● THINGS TO DO:
1/ Decide whether each statement agrees with the train trip account, answering yes or no and quoting the deciding words from it. (a) The writer asked for French toast, bacon and milk at breakfast. (b) The bed was turned back into seating before breakfast arrived. (c) The Pacific Ocean view lasts for roughly 100 miles.
2/ Update part of the train trip account by swapping "Pacific Ocean" for "Pacific coast". Begin at the words "I ordered lunch" and stop after "of the train.".

● PASSAGE TO READ:
I got some more sleep since the Sacramento stop is around 6 in the morning. I had a leisurely lie in but did crack open my bedroom door a bit to let my SCA know I was up. She stopped by around 8 AM I think and asked about breakfast and I asked for some French toast and bacon and milk. She offered to unmake my bed and I said I wanted to sort of lounge around today. Breakfast arrived pretty quick and I gave another $5 tip for the service. I enjoyed literally having my breakfast in bed. The trip into the Bay Area is beautiful since you are next to the water for so much of it but it is scenery I have seen lots of time before so I also did some reading and caught up on emails.

I ordered lunch when my SCA stopped by again and had her turn the bed back into seating and gave a $5 tip. It was a pretty leisurely day going through the Bay Area and then inland to the Salad Bowl of the World in the agricultural areas of the Central Valley. Later in the day we got to the part of the trip that goes along the Pacific Ocean and I really enjoyed that view for the 100 or so miles it lasts, even if I was sitting on my toilet (with the lid down!) because it was on that side of the train.

Body or hand keypoint data
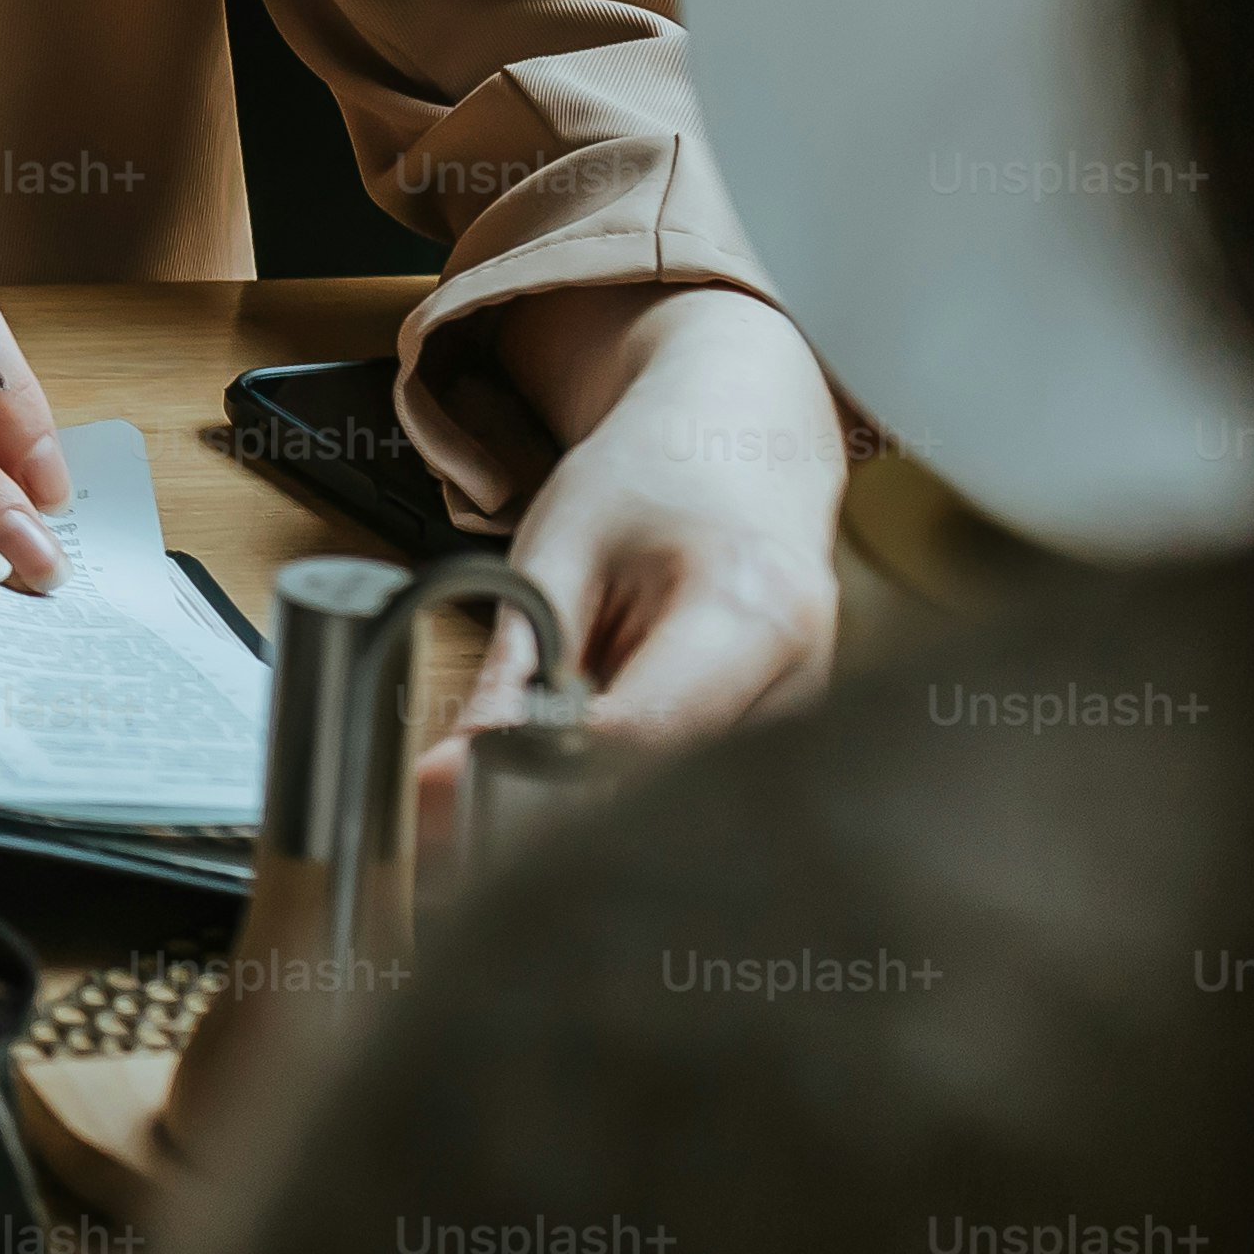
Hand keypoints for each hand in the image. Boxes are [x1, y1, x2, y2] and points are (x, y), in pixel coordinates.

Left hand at [426, 284, 845, 821]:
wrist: (741, 435)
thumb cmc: (651, 475)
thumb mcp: (557, 553)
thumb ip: (508, 674)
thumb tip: (446, 780)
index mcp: (749, 610)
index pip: (640, 737)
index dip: (538, 778)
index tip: (454, 796)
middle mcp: (801, 674)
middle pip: (664, 785)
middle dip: (555, 813)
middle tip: (460, 818)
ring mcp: (807, 710)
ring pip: (678, 799)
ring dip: (588, 803)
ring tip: (512, 778)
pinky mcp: (789, 731)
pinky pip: (694, 781)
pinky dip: (624, 781)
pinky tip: (578, 756)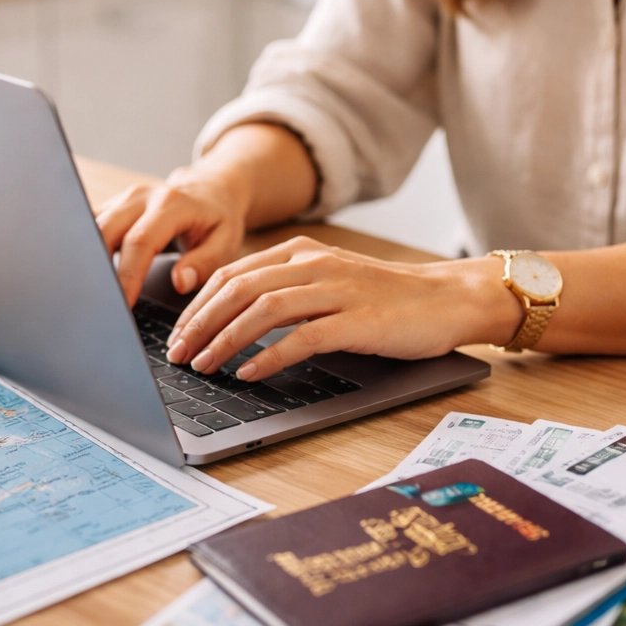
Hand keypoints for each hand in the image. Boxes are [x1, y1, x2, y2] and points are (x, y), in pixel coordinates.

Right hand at [94, 168, 250, 306]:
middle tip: (99, 304)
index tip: (123, 304)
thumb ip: (205, 262)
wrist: (208, 189)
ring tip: (90, 292)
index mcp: (170, 205)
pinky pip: (89, 226)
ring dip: (87, 260)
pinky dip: (86, 250)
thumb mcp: (226, 241)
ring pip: (90, 227)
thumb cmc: (217, 219)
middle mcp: (141, 197)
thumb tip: (180, 282)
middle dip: (98, 270)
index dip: (128, 274)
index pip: (140, 241)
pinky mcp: (112, 206)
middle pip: (105, 231)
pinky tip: (87, 275)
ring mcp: (122, 199)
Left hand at [164, 236, 522, 377]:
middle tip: (178, 355)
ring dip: (225, 341)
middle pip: (238, 289)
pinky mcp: (358, 320)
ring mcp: (337, 290)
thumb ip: (284, 290)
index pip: (231, 274)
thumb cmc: (384, 299)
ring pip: (263, 310)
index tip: (177, 335)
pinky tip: (248, 374)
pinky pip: (302, 338)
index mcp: (300, 251)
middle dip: (200, 325)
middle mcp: (314, 264)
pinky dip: (269, 357)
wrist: (448, 299)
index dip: (197, 306)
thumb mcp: (327, 281)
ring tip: (204, 366)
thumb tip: (229, 320)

● RESULTS OF THE EXERCISE:
1/
(a) Yes: "I asked for some French toast and bacon and milk."
(b) No: "I ordered lunch when my SCA stopped by again and had her turn the bed back into seating"
(c) Yes: "for the 100 or so miles it lasts"

2/
I ordered lunch when my SCA stopped by again and had her turn the bed back into seating and gave a $5 tip. It was a pretty leisurely day going through the Bay Area and then inland to the Salad Bowl of the World in the agricultural areas of the Central Valley. Later in the day we got to the part of the trip that goes along the Pacific coast and I really enjoyed that view for the 100 or so miles it lasts, even if I was sitting on my toilet (with the lid down!) because it was on that side of the train.